Decades ago, the company I was with became a national distributor for NipponDenso spark plugs. A couple of years earlier, while I was a traveling salesman for the company, driving 50-60,000 miles per year in my 78 Honda Accord, I tried both NGK and ND in my car. The ND, which were original fitment, produced about 2mpg more than the NGK.
As I came to better know the ND product, my impression was not only superior quality, but a fairly aggressive commitment to technological development. They introduced several good concepts that NGK later copied.
I’ve long since retired and haven’t kept up, but my impression is that ND sort of lost the marketing war with NGK and Bosch, so they’re becoming harder to find. I turn them up on EBay as sellers try to dispose of remnant stocks. They are still original equipment on many Japanese cars.

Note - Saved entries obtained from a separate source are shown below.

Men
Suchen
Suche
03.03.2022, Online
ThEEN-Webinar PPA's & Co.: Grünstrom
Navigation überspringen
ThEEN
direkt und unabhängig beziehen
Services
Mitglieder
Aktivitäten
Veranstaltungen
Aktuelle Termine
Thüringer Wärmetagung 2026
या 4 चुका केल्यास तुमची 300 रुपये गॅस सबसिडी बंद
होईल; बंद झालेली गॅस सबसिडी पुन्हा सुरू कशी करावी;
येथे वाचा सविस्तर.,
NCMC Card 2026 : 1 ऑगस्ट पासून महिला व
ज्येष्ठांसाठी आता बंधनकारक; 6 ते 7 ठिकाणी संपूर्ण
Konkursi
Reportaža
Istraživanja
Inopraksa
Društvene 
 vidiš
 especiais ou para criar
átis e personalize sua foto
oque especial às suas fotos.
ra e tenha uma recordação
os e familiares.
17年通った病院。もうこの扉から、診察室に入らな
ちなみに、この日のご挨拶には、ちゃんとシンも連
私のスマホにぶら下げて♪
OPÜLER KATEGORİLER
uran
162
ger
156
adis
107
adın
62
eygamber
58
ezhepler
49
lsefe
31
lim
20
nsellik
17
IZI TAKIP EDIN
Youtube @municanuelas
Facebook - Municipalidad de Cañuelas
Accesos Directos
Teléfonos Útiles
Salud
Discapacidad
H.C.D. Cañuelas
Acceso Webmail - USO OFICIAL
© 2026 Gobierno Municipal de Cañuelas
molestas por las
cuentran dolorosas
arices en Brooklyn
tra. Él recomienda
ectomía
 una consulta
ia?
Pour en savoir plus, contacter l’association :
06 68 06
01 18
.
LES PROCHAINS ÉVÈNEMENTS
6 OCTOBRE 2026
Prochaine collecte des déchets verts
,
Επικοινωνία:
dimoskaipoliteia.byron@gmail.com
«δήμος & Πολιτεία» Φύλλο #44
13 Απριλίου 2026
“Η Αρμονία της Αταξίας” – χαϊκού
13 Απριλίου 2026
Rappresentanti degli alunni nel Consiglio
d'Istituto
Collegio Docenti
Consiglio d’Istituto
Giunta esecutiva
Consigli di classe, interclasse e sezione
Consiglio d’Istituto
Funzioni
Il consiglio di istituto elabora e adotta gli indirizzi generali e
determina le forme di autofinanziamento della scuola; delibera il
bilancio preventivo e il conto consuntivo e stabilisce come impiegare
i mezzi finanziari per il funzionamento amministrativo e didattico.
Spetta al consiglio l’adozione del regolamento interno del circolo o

They used to offer many optional configurations for otherwise interchangeable plugs. Gold, platinum, iridium, one, two, three, four electrodes, etc. I just installed eight NDs in my 1999 916 with 2.0 twin spark engine. Two different part number plugs for each cylinder. Running great, and cheaper than NGK.
Note, I have no complaint with NGK. They are reliable go-to plugs. I keep stock of both NGK and ND for my cars. With your presumably higher-dome pistons, I would be careful about using projecting tip plugs.
When I was the parts manager at an Alfa dealer in the 70s, the first thing our techs did during new-car prep was replace the Lodges with Champion N7Y plugs. I never heard why, but we ended up with a heap of new Lodges going into the bin.